Since I began writing a weekly science Q&A for the San Diego Union-Tribune in 2004, not a week has gone by that I haven’t learned something surprising from answering readers’ questions. People often ask me if I know the answers off the top of my head. Sometimes I do, or think I do, but I extensively research each answer because, after all, science is constantly progressing. There is always something new—perhaps a different way of thinking about things, a controversy where none was evident initially, or a myth that has masqueraded as the truth for so long that many well-informed people have been fooled.

For example, the notion that getting chilled can cause one to catch a cold is dismissed as an old wives’ tale by many usually reliable sources. However, a careful search of the peer-reviewed scientific literature turns up a more interesting story, which is revealed in the first Q&A in Chapter 5. This illustrates a unique feature of Curious Folks Ask.
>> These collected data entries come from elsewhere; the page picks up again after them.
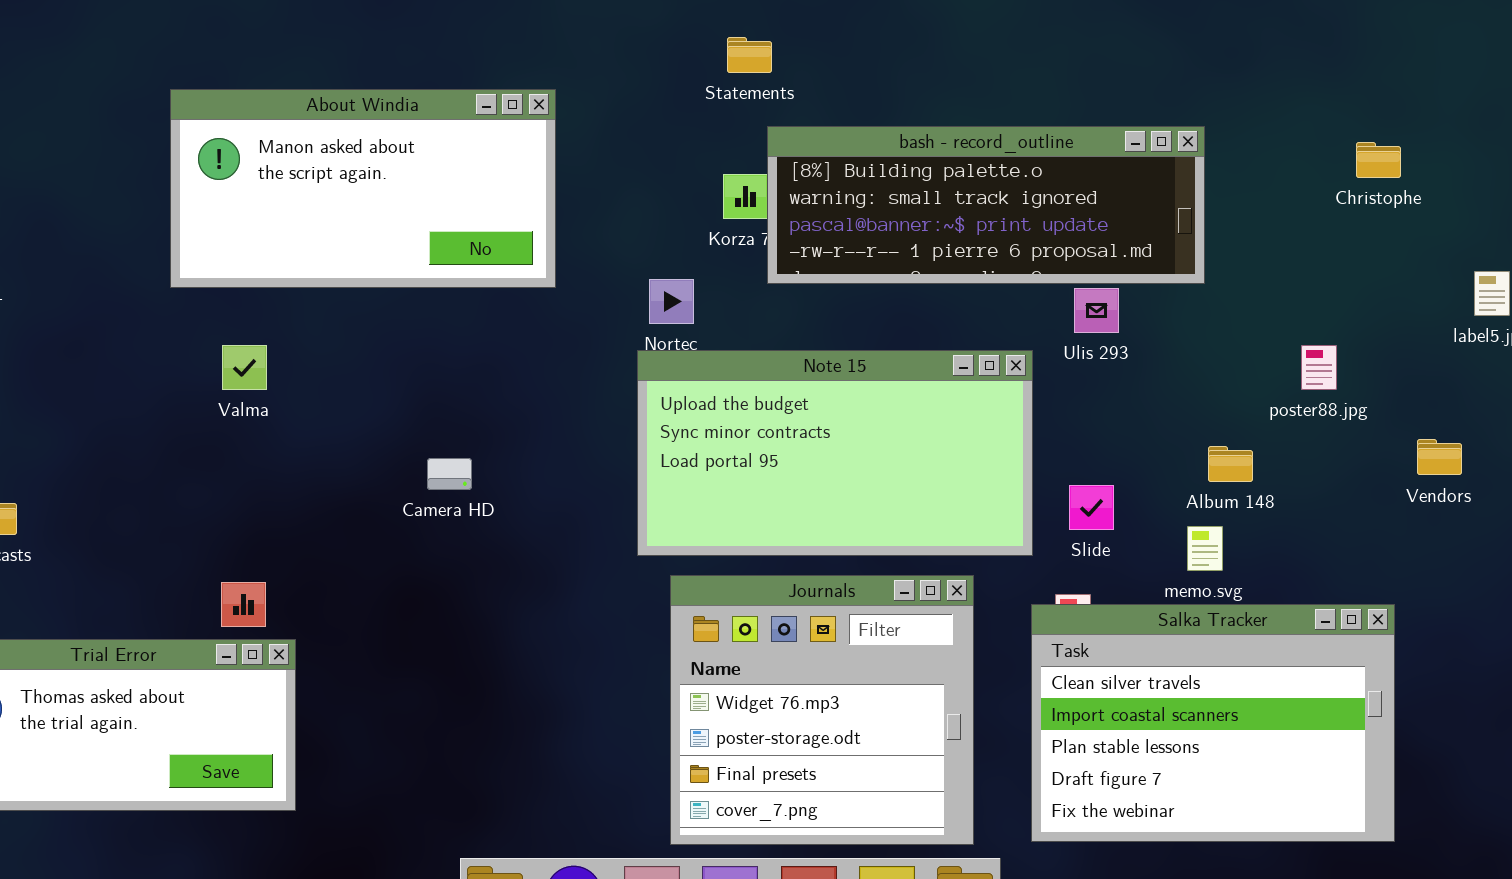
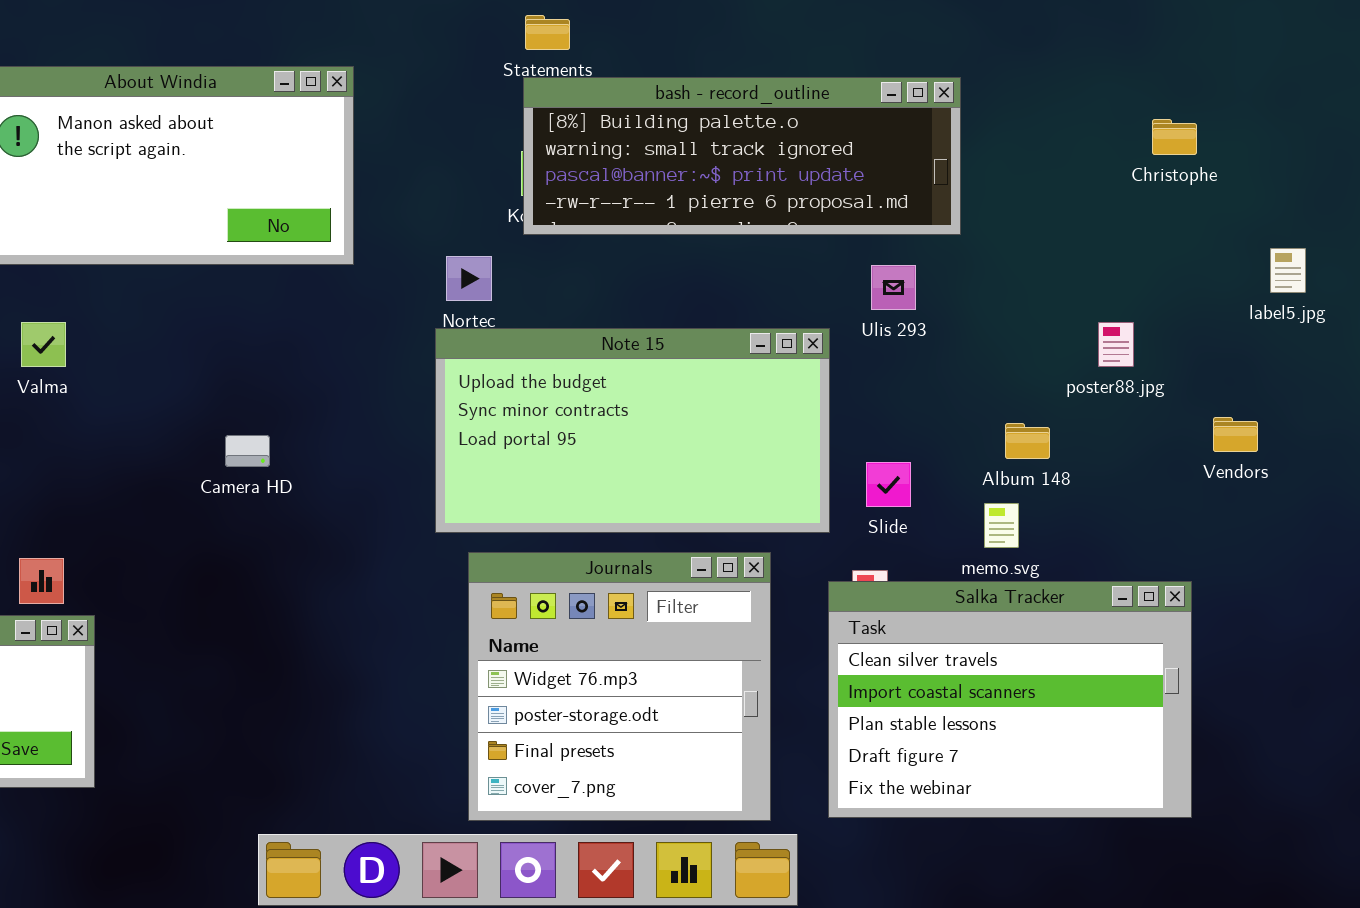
bash - record_outline: [767,126,1205,284] -> [523,77,961,235], moved

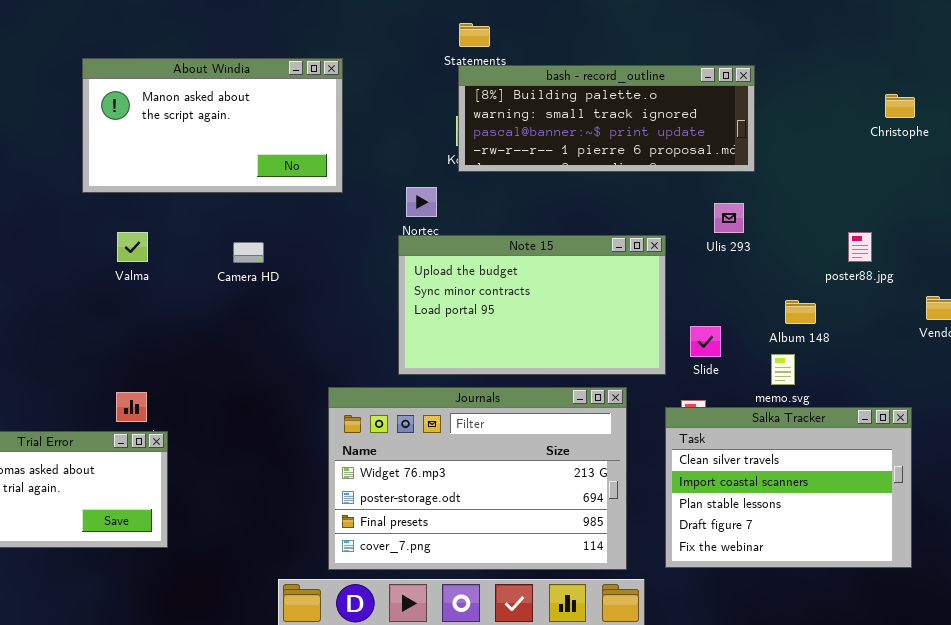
Ulis 293: [871,265,916,310] -> [714,203,744,233], moved
Camera HD: [225,435,270,467] -> [233,242,264,263], moved
Journals: [468,552,771,821] -> [328,387,627,570], resized

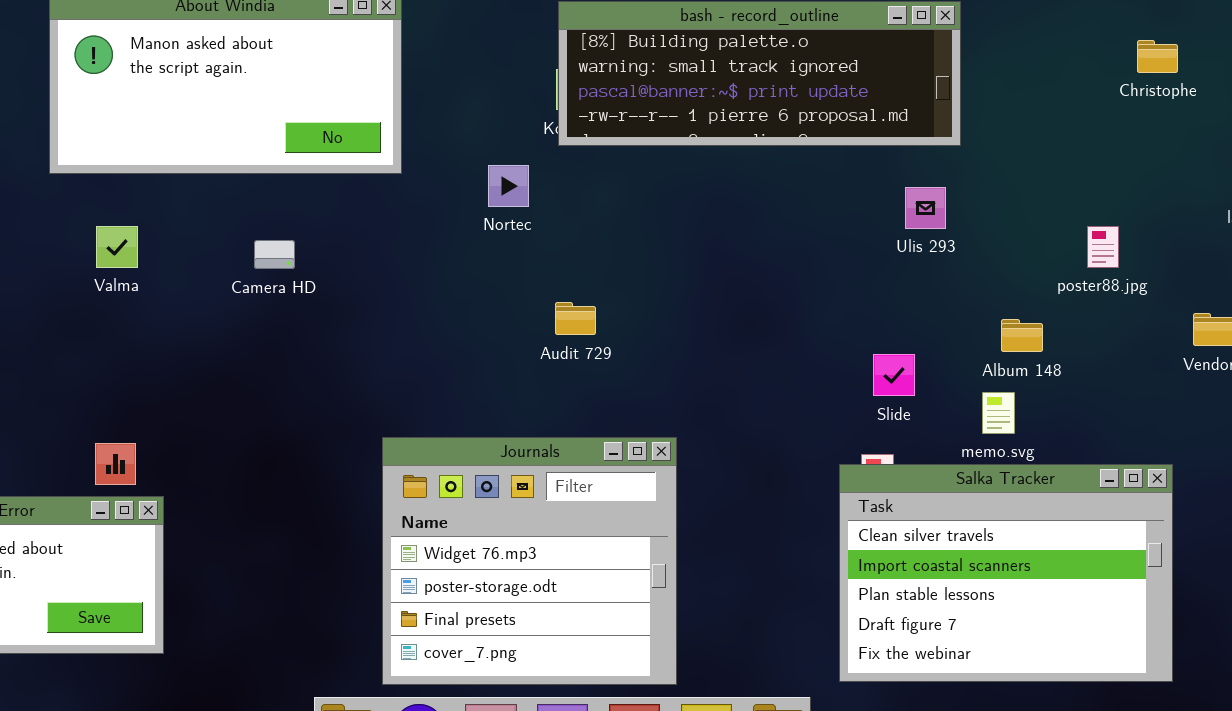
Note 15: [398,235,666,375] -> none, closed
Journals: [328,387,627,570] -> [382,437,677,685], resized

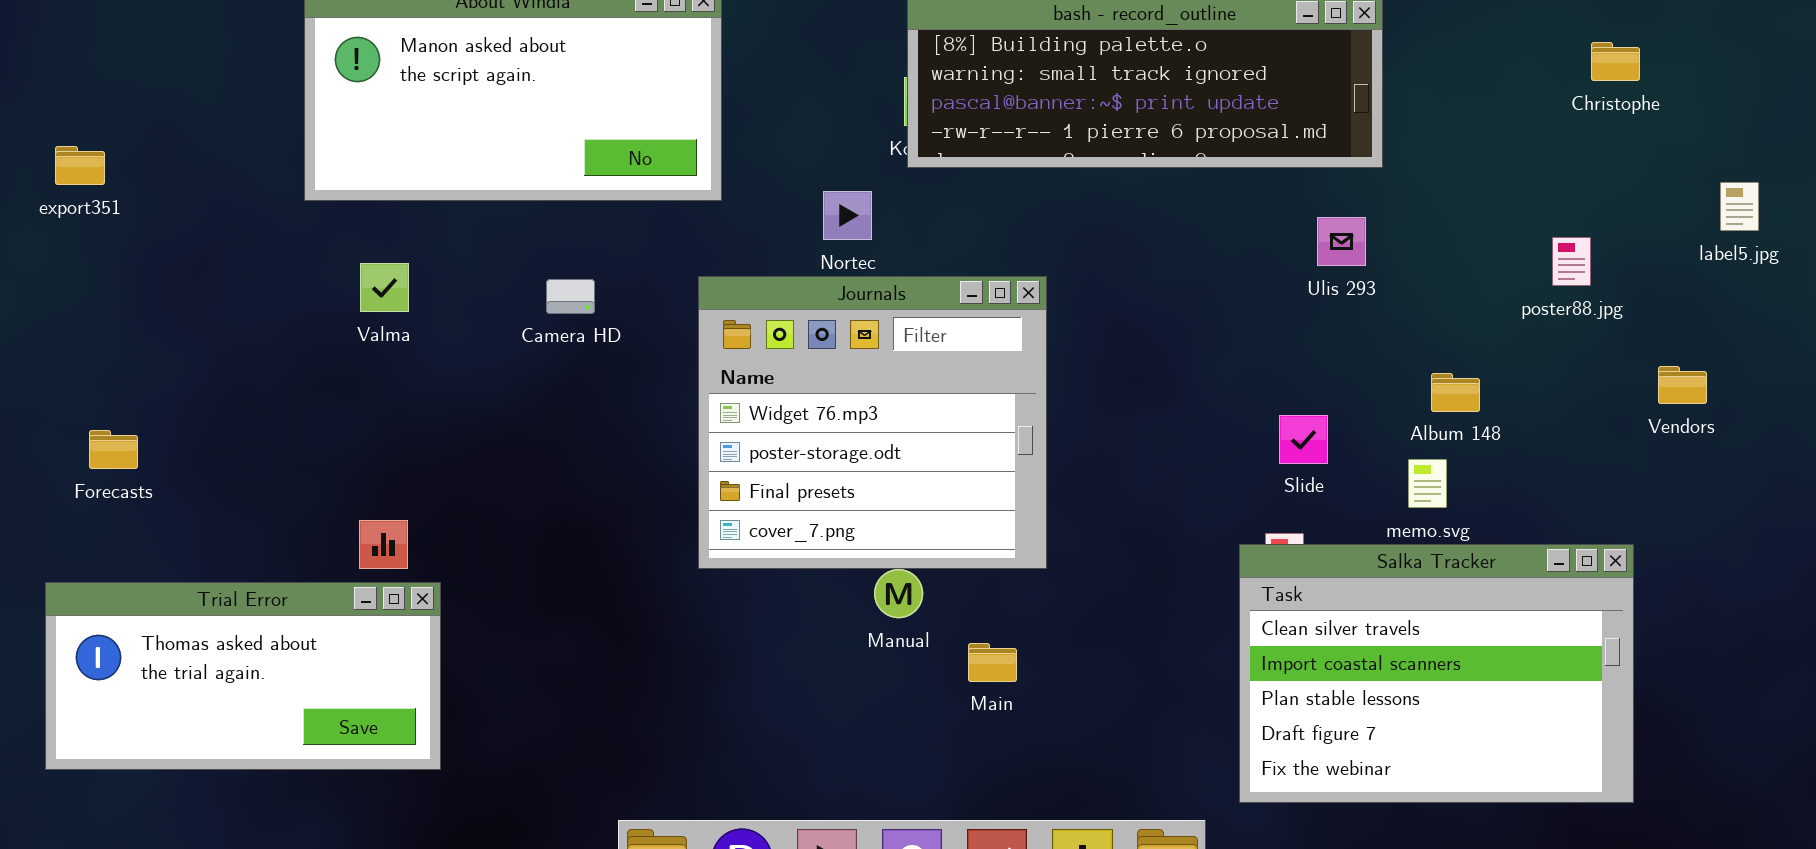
poster88.jpg: [1087,226,1119,268] -> [1552,237,1591,286], moved
Journals: [382,437,677,685] -> [698,276,1047,569], moved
The concise, palatable answers highlight not just what is known, but also where gaps in scientific understanding exist. Perhaps these mysteries will even inspire a young reader or two to take up the torch and begin a journey into scientific research.

This book is organized into eight chapters of questions and answers about humans and our creations, encompassing a plethora of topics in human biology, rounded out with a touch of chemistry and physics. Individual Q&As are self-contained but are grouped according to the natural themes that arise in people’s questions. The questions range from the products of our civilization, to our bodies and how they work, to the nemeses that bring us down, to what makes us tick, to the latest health fads.

• Chapter 1, “Ingenious Inventions.” Whether high-tech or seemingly mundane, ancient or futuristic, interesting science is behind every one of our inventions. Folks ponder their origins, how they work, and how to troubleshoot them.

• Chapter 2, “Chemical Concoctions.” Chemical-free is the latest silly buzzword being used to market food, personal-care products, and other stuff. Of course, everything, including us, is made of chemicals. Questions about fuel, soap, decaffeination, glue, and more provide insights into the amazing power of chemistry to transform our lives.

• Chapter 3, “Body Parts.” Wisdom teeth, appendix, knuckles, and toes—our body parts are mysterious, and sometimes downright odd. How we get our parts, why we have them, and what they do are some of the things people ponder.

• Chapter 4, “Bodily Functions.” Itching, yawning, sneezing, sweating—our bodies are rather busy, even when we are doing nothing. Kids, and folks who have grown into perfectly civilized adults, wonder how and why their bodies work as they do.

• Chapter 5, “Pesky Pathogens.” Viruses, bacteria, and now prions sure do make it hard to stay healthy. No matter how far medicine advances, they continue to outsmart us. How to keep ahead of these pesky, and sometimes deadly, pathogens is never far from people’s minds.

• Chapter 6, “Assorted Ailments.” When we are not under siege by microbes, we still have aches and pains, illnesses, and embarrassing conditions. Young and old alike ask what causes them and why they occur.

• Chapter 7, “Uniquely Human.” How we got here, what sets us apart from our fellow creatures, and what makes us feel a certain way may be age-old questions, but modern research is constantly providing a fresh perspective.

• Chapter 8, “Health Nuts.” Health advice seems to change every time we pick up a newspaper. From carbs, to free radicals, to gaining the most benefit from exercise, health nuts want the real scoop.

It’s all here: the myths, mysteries, oddities, familiar but strange, everyday to exotic. Each answer succinctly synthesizes the current state of a body of research so that you can answer the “whys” of a child in your life, captivate people at cocktail parties, or just satisfy your own inquiring mind.